→ **SET TASK**
Could you recast every line of the material below as a Markdown table with the columns "Row" and "Line," numbering each row and skipping any blank lines?

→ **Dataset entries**
* begin *
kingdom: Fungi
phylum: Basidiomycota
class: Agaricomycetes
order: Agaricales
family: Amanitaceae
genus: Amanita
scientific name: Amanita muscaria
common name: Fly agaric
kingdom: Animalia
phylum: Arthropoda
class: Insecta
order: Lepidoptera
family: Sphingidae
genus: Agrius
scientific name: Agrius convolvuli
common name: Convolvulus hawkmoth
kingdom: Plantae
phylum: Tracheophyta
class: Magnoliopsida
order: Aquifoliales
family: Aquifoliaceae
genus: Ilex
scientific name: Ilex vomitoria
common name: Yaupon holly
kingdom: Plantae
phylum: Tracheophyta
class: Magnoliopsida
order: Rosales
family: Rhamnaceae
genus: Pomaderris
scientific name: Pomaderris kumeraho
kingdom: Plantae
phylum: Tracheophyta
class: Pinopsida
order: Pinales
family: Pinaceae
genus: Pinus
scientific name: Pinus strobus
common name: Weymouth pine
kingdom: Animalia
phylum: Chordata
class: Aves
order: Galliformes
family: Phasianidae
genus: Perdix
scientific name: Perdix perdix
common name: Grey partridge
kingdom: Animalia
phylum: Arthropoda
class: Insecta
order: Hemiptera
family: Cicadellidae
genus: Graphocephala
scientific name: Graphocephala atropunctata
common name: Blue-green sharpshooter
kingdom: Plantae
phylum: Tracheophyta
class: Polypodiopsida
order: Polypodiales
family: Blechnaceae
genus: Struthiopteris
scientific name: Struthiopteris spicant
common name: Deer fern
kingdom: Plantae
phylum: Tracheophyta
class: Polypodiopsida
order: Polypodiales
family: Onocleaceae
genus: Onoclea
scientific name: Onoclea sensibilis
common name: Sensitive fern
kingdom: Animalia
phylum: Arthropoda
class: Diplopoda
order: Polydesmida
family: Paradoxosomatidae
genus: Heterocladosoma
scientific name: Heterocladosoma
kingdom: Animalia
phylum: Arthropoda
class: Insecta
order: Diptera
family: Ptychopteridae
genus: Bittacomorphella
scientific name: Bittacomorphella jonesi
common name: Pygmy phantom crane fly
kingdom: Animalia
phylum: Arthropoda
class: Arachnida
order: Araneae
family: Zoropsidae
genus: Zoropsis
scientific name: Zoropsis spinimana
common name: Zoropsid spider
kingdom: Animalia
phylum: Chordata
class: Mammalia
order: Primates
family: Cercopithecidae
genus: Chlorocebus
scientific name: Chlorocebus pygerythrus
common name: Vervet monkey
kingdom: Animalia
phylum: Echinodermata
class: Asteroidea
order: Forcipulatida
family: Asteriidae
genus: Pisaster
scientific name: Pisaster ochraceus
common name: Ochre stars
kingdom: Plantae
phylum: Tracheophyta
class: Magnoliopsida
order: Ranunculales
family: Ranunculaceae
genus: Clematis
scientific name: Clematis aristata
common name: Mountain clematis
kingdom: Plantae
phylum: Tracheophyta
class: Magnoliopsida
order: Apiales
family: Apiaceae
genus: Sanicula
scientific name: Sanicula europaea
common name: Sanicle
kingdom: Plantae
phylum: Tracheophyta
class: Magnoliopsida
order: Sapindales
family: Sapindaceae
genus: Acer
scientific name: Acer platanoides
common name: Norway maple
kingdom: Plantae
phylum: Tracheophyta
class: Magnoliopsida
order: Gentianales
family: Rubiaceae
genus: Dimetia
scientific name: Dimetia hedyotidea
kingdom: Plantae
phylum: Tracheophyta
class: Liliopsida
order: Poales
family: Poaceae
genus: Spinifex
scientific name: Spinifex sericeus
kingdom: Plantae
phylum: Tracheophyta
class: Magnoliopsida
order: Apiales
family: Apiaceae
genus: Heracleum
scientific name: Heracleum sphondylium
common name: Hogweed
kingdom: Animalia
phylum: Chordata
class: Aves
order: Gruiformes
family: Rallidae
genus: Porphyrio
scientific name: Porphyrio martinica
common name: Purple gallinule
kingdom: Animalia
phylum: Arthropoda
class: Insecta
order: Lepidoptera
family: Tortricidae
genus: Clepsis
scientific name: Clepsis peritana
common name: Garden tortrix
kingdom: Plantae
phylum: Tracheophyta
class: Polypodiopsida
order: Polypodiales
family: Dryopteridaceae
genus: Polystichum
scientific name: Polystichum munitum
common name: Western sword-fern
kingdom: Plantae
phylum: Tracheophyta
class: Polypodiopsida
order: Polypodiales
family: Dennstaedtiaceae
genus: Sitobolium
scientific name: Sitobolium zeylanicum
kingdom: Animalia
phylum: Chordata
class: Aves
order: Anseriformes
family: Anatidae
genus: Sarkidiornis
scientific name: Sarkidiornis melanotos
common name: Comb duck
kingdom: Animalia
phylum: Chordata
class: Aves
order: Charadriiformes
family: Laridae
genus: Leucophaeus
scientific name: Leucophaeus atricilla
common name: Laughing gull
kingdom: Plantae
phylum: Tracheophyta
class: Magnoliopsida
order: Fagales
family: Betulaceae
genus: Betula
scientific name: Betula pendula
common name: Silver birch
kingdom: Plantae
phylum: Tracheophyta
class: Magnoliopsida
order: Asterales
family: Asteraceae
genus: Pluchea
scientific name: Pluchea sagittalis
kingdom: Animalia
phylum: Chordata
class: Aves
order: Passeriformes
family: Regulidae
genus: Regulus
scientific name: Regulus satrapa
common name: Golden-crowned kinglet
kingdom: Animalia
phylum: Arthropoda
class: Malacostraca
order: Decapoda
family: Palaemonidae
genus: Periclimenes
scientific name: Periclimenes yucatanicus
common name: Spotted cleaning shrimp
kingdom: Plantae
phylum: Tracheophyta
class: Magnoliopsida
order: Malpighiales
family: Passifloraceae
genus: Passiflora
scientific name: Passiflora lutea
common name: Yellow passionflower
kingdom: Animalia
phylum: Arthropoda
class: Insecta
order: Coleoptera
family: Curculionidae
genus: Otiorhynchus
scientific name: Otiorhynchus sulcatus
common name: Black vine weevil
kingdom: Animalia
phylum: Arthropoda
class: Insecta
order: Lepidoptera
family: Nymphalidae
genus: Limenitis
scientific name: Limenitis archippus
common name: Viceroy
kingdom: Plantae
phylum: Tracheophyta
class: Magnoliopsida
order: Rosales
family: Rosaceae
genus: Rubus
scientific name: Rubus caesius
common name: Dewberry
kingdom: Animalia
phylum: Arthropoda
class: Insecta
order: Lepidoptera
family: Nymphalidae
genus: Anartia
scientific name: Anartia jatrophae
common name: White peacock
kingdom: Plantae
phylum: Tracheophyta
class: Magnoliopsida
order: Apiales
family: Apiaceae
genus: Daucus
* end *
→ **FULL RESPONSE**
| Row | Line |
|---|---|
| 1 | kingdom: Fungi |
| 2 | phylum: Basidiomycota |
| 3 | class: Agaricomycetes |
| 4 | order: Agaricales |
| 5 | family: Amanitaceae |
| 6 | genus: Amanita |
| 7 | scientific name: Amanita muscaria |
| 8 | common name: Fly agaric |
| 9 | kingdom: Animalia |
| 10 | phylum: Arthropoda |
| 11 | class: Insecta |
| 12 | order: Lepidoptera |
| 13 | family: Sphingidae |
| 14 | genus: Agrius |
| 15 | scientific name: Agrius convolvuli |
| 16 | common name: Convolvulus hawkmoth |
| 17 | kingdom: Plantae |
| 18 | phylum: Tracheophyta |
| 19 | class: Magnoliopsida |
| 20 | order: Aquifoliales |
| 21 | family: Aquifoliaceae |
| 22 | genus: Ilex |
| 23 | scientific name: Ilex vomitoria |
| 24 | common name: Yaupon holly |
| 25 | kingdom: Plantae |
| 26 | phylum: Tracheophyta |
| 27 | class: Magnoliopsida |
| 28 | order: Rosales |
| 29 | family: Rhamnaceae |
| 30 | genus: Pomaderris |
| 31 | scientific name: Pomaderris kumeraho |
| 32 | kingdom: Plantae |
| 33 | phylum: Tracheophyta |
| 34 | class: Pinopsida |
| 35 | order: Pinales |
| 36 | family: Pinaceae |
| 37 | genus: Pinus |
| 38 | scientific name: Pinus strobus |
| 39 | common name: Weymouth pine |
| 40 | kingdom: Animalia |
| 41 | phylum: Chordata |
| 42 | class: Aves |
| 43 | order: Galliformes |
| 44 | family: Phasianidae |
| 45 | genus: Perdix |
| 46 | scientific name: Perdix perdix |
| 47 | common name: Grey partridge |
| 48 | kingdom: Animalia |
| 49 | phylum: Arthropoda |
| 50 | class: Insecta |
| 51 | order: Hemiptera |
| 52 | family: Cicadellidae |
| 53 | genus: Graphocephala |
| 54 | scientific name: Graphocephala atropunctata |
| 55 | common name: Blue-green sharpshooter |
| 56 | kingdom: Plantae |
| 57 | phylum: Tracheophyta |
| 58 | class: Polypodiopsida |
| 59 | order: Polypodiales |
| 60 | family: Blechnaceae |
| 61 | genus: Struthiopteris |
| 62 | scientific name: Struthiopteris spicant |
| 63 | common name: Deer fern |
| 64 | kingdom: Plantae |
| 65 | phylum: Tracheophyta |
| 66 | class: Polypodiopsida |
| 67 | order: Polypodiales |
| 68 | family: Onocleaceae |
| 69 | genus: Onoclea |
| 70 | scientific name: Onoclea sensibilis |
| 71 | common name: Sensitive fern |
| 72 | kingdom: Animalia |
| 73 | phylum: Arthropoda |
| 74 | class: Diplopoda |
| 75 | order: Polydesmida |
| 76 | family: Paradoxosomatidae |
| 77 | genus: Heterocladosoma |
| 78 | scientific name: Heterocladosoma |
| 79 | kingdom: Animalia |
| 80 | phylum: Arthropoda |
| 81 | class: Insecta |
| 82 | order: Diptera |
| 83 | family: Ptychopteridae |
| 84 | genus: Bittacomorphella |
| 85 | scientific name: Bittacomorphella jonesi |
| 86 | common name: Pygmy phantom crane fly |
| 87 | kingdom: Animalia |
| 88 | phylum: Arthropoda |
| 89 | class: Arachnida |
| 90 | order: Araneae |
| 91 | family: Zoropsidae |
| 92 | genus: Zoropsis |
| 93 | scientific name: Zoropsis spinimana |
| 94 | common name: Zoropsid spider |
| 95 | kingdom: Animalia |
| 96 | phylum: Chordata |
| 97 | class: Mammalia |
| 98 | order: Primates |
| 99 | family: Cercopithecidae |
| 100 | genus: Chlorocebus |
| 101 | scientific name: Chlorocebus pygerythrus |
| 102 | common name: Vervet monkey |
| 103 | kingdom: Animalia |
| 104 | phylum: Echinodermata |
| 105 | class: Asteroidea |
| 106 | order: Forcipulatida |
| 107 | family: Asteriidae |
| 108 | genus: Pisaster |
| 109 | scientific name: Pisaster ochraceus |
| 110 | common name: Ochre stars |
| 111 | kingdom: Plantae |
| 112 | phylum: Tracheophyta |
| 113 | class: Magnoliopsida |
| 114 | order: Ranunculales |
| 115 | family: Ranunculaceae |
| 116 | genus: Clematis |
| 117 | scientific name: Clematis aristata |
| 118 | common name: Mountain clematis |
| 119 | kingdom: Plantae |
| 120 | phylum: Tracheophyta |
| 121 | class: Magnoliopsida |
| 122 | order: Apiales |
| 123 | family: Apiaceae |
| 124 | genus: Sanicula |
| 125 | scientific name: Sanicula europaea |
| 126 | common name: Sanicle |
| 127 | kingdom: Plantae |
| 128 | phylum: Tracheophyta |
| 129 | class: Magnoliopsida |
| 130 | order: Sapindales |
| 131 | family: Sapindaceae |
| 132 | genus: Acer |
| 133 | scientific name: Acer platanoides |
| 134 | common name: Norway maple |
| 135 | kingdom: Plantae |
| 136 | phylum: Tracheophyta |
| 137 | class: Magnoliopsida |
| 138 | order: Gentianales |
| 139 | family: Rubiaceae |
| 140 | genus: Dimetia |
| 141 | scientific name: Dimetia hedyotidea |
| 142 | kingdom: Plantae |
| 143 | phylum: Tracheophyta |
| 144 | class: Liliopsida |
| 145 | order: Poales |
| 146 | family: Poaceae |
| 147 | genus: Spinifex |
| 148 | scientific name: Spinifex sericeus |
| 149 | kingdom: Plantae |
| 150 | phylum: Tracheophyta |
| 151 | class: Magnoliopsida |
| 152 | order: Apiales |
| 153 | family: Apiaceae |
| 154 | genus: Heracleum |
| 155 | scientific name: Heracleum sphondylium |
| 156 | common name: Hogweed |
| 157 | kingdom: Animalia |
| 158 | phylum: Chordata |
| 159 | class: Aves |
| 160 | order: Gruiformes |
| 161 | family: Rallidae |
| 162 | genus: Porphyrio |
| 163 | scientific name: Porphyrio martinica |
| 164 | common name: Purple gallinule |
| 165 | kingdom: Animalia |
| 166 | phylum: Arthropoda |
| 167 | class: Insecta |
| 168 | order: Lepidoptera |
| 169 | family: Tortricidae |
| 170 | genus: Clepsis |
| 171 | scientific name: Clepsis peritana |
| 172 | common name: Garden tortrix |
| 173 | kingdom: Plantae |
| 174 | phylum: Tracheophyta |
| 175 | class: Polypodiopsida |
| 176 | order: Polypodiales |
| 177 | family: Dryopteridaceae |
| 178 | genus: Polystichum |
| 179 | scientific name: Polystichum munitum |
| 180 | common name: Western sword-fern |
| 181 | kingdom: Plantae |
| 182 | phylum: Tracheophyta |
| 183 | class: Polypodiopsida |
| 184 | order: Polypodiales |
| 185 | family: Dennstaedtiaceae |
| 186 | genus: Sitobolium |
| 187 | scientific name: Sitobolium zeylanicum |
| 188 | kingdom: Animalia |
| 189 | phylum: Chordata |
| 190 | class: Aves |
| 191 | order: Anseriformes |
| 192 | family: Anatidae |
| 193 | genus: Sarkidiornis |
| 194 | scientific name: Sarkidiornis melanotos |
| 195 | common name: Comb duck |
| 196 | kingdom: Animalia |
| 197 | phylum: Chordata |
| 198 | class: Aves |
| 199 | order: Charadriiformes |
| 200 | family: Laridae |
| 201 | genus: Leucophaeus |
| 202 | scientific name: Leucophaeus atricilla |
| 203 | common name: Laughing gull |
| 204 | kingdom: Plantae |
| 205 | phylum: Tracheophyta |
| 206 | class: Magnoliopsida |
| 207 | order: Fagales |
| 208 | family: Betulaceae |
| 209 | genus: Betula |
| 210 | scientific name: Betula pendula |
| 211 | common name: Silver birch |
| 212 | kingdom: Plantae |
| 213 | phylum: Tracheophyta |
| 214 | class: Magnoliopsida |
| 215 | order: Asterales |
| 216 | family: Asteraceae |
| 217 | genus: Pluchea |
| 218 | scientific name: Pluchea sagittalis |
| 219 | kingdom: Animalia |
| 220 | phylum: Chordata |
| 221 | class: Aves |
| 222 | order: Passeriformes |
| 223 | family: Regulidae |
| 224 | genus: Regulus |
| 225 | scientific name: Regulus satrapa |
| 226 | common name: Golden-crowned kinglet |
| 227 | kingdom: Animalia |
| 228 | phylum: Arthropoda |
| 229 | class: Malacostraca |
| 230 | order: Decapoda |
| 231 | family: Palaemonidae |
| 232 | genus: Periclimenes |
| 233 | scientific name: Periclimenes yucatanicus |
| 234 | common name: Spotted cleaning shrimp |
| 235 | kingdom: Plantae |
| 236 | phylum: Tracheophyta |
| 237 | class: Magnoliopsida |
| 238 | order: Malpighiales |
| 239 | family: Passifloraceae |
| 240 | genus: Passiflora |
| 241 | scientific name: Passiflora lutea |
| 242 | common name: Yellow passionflower |
| 243 | kingdom: Animalia |
| 244 | phylum: Arthropoda |
| 245 | class: Insecta |
| 246 | order: Coleoptera |
| 247 | family: Curculionidae |
| 248 | genus: Otiorhynchus |
| 249 | scientific name: Otiorhynchus sulcatus |
| 250 | common name: Black vine weevil |
| 251 | kingdom: Animalia |
| 252 | phylum: Arthropoda |
| 253 | class: Insecta |
| 254 | order: Lepidoptera |
| 255 | family: Nymphalidae |
| 256 | genus: Limenitis |
| 257 | scientific name: Limenitis archippus |
| 258 | common name: Viceroy |
| 259 | kingdom: Plantae |
| 260 | phylum: Tracheophyta |
| 261 | class: Magnoliopsida |
| 262 | order: Rosales |
| 263 | family: Rosaceae |
| 264 | genus: Rubus |
| 265 | scientific name: Rubus caesius |
| 266 | common name: Dewberry |
| 267 | kingdom: Animalia |
| 268 | phylum: Arthropoda |
| 269 | class: Insecta |
| 270 | order: Lepidoptera |
| 271 | family: Nymphalidae |
| 272 | genus: Anartia |
| 273 | scientific name: Anartia jatrophae |
| 274 | common name: White peacock |
| 275 | kingdom: Plantae |
| 276 | phylum: Tracheophyta |
| 277 | class: Magnoliopsida |
| 278 | order: Apiales |
| 279 | family: Apiaceae |
| 280 | genus: Daucus |